Comparison Between Dexamethasone and Ibuprofen on Pain Prevention and Control Following Surgical Implant Placement

Phase 4

Completed

• Conditions: Pain Measurement
• Interventions: Drug: Ibuprofen 600 mg; Drug: Dexamethasone 4 mg; Drug: Placebo; Drug: Acetaminophen 1000 mg

• Registration Number: NCT02763059
• Lead Sponsor: King Abdulaziz University

Brief Summary

Background and aim: Postoperative pain is an adverse effect of oral surgeries and may therefore be prevented or minimized. This study compares the efficacy of preemptive ibuprofen and dexamethasone protocols in pain prevention and control after surgical implant placement.

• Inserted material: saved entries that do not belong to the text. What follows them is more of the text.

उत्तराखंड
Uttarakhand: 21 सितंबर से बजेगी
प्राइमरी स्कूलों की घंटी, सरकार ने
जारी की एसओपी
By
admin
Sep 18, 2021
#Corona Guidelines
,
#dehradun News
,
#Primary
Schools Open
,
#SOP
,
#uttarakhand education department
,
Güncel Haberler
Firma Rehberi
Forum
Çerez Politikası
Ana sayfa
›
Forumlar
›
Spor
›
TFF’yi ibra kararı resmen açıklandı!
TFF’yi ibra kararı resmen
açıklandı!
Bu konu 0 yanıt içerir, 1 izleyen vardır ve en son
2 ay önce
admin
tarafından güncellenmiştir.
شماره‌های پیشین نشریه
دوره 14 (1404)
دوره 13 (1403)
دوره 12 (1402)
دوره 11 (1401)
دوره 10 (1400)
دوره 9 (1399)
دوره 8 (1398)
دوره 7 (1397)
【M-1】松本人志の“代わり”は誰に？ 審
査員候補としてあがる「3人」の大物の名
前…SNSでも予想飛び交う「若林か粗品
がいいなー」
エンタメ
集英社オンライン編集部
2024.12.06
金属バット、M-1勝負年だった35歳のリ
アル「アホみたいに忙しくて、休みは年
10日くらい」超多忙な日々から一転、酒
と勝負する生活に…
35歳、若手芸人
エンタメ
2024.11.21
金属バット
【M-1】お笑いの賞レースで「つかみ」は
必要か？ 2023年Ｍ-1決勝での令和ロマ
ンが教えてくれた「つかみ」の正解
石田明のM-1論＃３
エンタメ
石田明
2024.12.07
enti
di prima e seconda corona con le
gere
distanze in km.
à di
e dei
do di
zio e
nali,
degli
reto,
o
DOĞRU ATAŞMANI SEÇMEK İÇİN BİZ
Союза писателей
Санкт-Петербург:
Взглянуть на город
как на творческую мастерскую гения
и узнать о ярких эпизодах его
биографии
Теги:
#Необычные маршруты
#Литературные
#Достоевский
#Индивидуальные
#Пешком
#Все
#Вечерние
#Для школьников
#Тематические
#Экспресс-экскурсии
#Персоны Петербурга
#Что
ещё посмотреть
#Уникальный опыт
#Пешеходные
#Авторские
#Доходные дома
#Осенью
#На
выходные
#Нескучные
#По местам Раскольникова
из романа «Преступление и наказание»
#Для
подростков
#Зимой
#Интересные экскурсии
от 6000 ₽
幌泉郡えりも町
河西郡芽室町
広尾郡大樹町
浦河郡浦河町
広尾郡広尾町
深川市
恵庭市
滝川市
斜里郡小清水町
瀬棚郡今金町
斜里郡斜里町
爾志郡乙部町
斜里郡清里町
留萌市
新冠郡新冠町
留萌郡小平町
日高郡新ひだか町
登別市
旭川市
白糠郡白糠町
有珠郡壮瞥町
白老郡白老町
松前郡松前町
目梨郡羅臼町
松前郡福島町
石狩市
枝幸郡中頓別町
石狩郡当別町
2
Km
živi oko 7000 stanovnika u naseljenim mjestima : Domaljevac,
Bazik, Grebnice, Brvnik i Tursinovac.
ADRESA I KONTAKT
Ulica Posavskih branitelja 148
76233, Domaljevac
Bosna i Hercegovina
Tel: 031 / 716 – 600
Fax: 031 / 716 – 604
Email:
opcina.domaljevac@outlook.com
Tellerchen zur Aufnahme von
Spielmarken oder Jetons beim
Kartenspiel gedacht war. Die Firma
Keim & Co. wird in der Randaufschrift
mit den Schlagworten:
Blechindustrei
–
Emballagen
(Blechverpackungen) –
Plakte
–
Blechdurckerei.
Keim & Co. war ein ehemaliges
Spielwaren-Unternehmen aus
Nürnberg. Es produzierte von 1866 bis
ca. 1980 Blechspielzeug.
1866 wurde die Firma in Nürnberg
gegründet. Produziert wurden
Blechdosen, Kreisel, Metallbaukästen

Methods: For this prospective, double-masked, parallel-group, placebo-controlled, randomized clinical trial, 117 dental implants were placed. The groups received three different protocols 1 hour before surgery:

1. 600 mg ibuprofen (and another 600 mg dose 6 hours after the first dose);

2. 4 mg dexamethasone (and another 4 mg 6 hours after the first dose) or

3. placebo.

Rescue medication (1000 mg acetaminophen) was given to each patient who was instructed to take it if necessary. Pain intensity was evaluated by a 101-point numeric rate scale and visual analogue scale, additionally discomfort was evaluated using a four-point verbal rate scale, hourly for the first 8 hours after surgery and three times a day on the following 3 days.

Detailed Description

Not available

Study Timeline

• Study Start: 2013-09
• Primary Completion: 2015-05
• Study Completion: 2016-02
• Status Verified: 2016-05
• Study First Submitted: 2016-05-01
• Study First Submitted QC: 2016-05-04
• Last Update Submitted: 2016-05-04
• Study First Posted: 2016-05-05
• Last Update Posted: 2016-05-05

Recruitment & Eligibility

• Status: COMPLETED
• Sex: All
• Target Recruitment: 132

Inclusion Criteria

• Informed consent for the described procedure
• Surgical placement of a single endosteal implant
• Age of at least 18 years

Exclusion Criteria

• The need for bone grafting or sinus lift for implant placement
• Pregnant and lactating women
• Metabolic disorders
• Immunocompromised status
• Hemophilia or bleeding disorders
• Drug or alcohol abuse
• Treatment with steroids in the previous 6 months
• History of radiation therapy in the head and neck
• Psychiatric disorders
• Inability to understand the procedure described in the questionnaire

Study & Design

• Study Type: INTERVENTIONAL
• Study Design: PARALLEL

Arm && Interventions

Group	Intervention	Description
Group 1- Received Ibuprofen (N=44)	Ibuprofen 600 mg	-
Group 2- Received Dexamethasone (N=44)	Dexamethasone 4 mg	-
Group 2- Received Dexamethasone (N=44)	Acetaminophen 1000 mg	-
Group 1- Received Ibuprofen (N=44)	Acetaminophen 1000 mg	-
Group 3 - Received Placebo (N=44)	Placebo	-
Group 3 - Received Placebo (N=44)	Acetaminophen 1000 mg	-

Primary Outcome Measures

Name	Time	Method
The visual analog scale (VAS) was used to measures levels of pain.	8 hours-time	a visual analog scale (VAS) consisting of a 10-cm line with two extremes at either end; "no pain" and "pain that could not be more severe". Patients were asked to mark a point on the line that represented their level of perceived pain.

Secondary Outcome Measures

Name	Time	Method
The 4-point verbal rating scale (VRS-4) was used to measures levels of discomfort.	8 hours-time	the patient specifies one of four options: no discomfort, some discomfort, considerable discomfort, or discomfort that could not be more severe.
the 101-point numerical rate scale (NRS-101) was used to measures levels of pain.	8 hours-time	the patients were asked to rate their pain intensity on a numeric scale ranging from 0 to 100.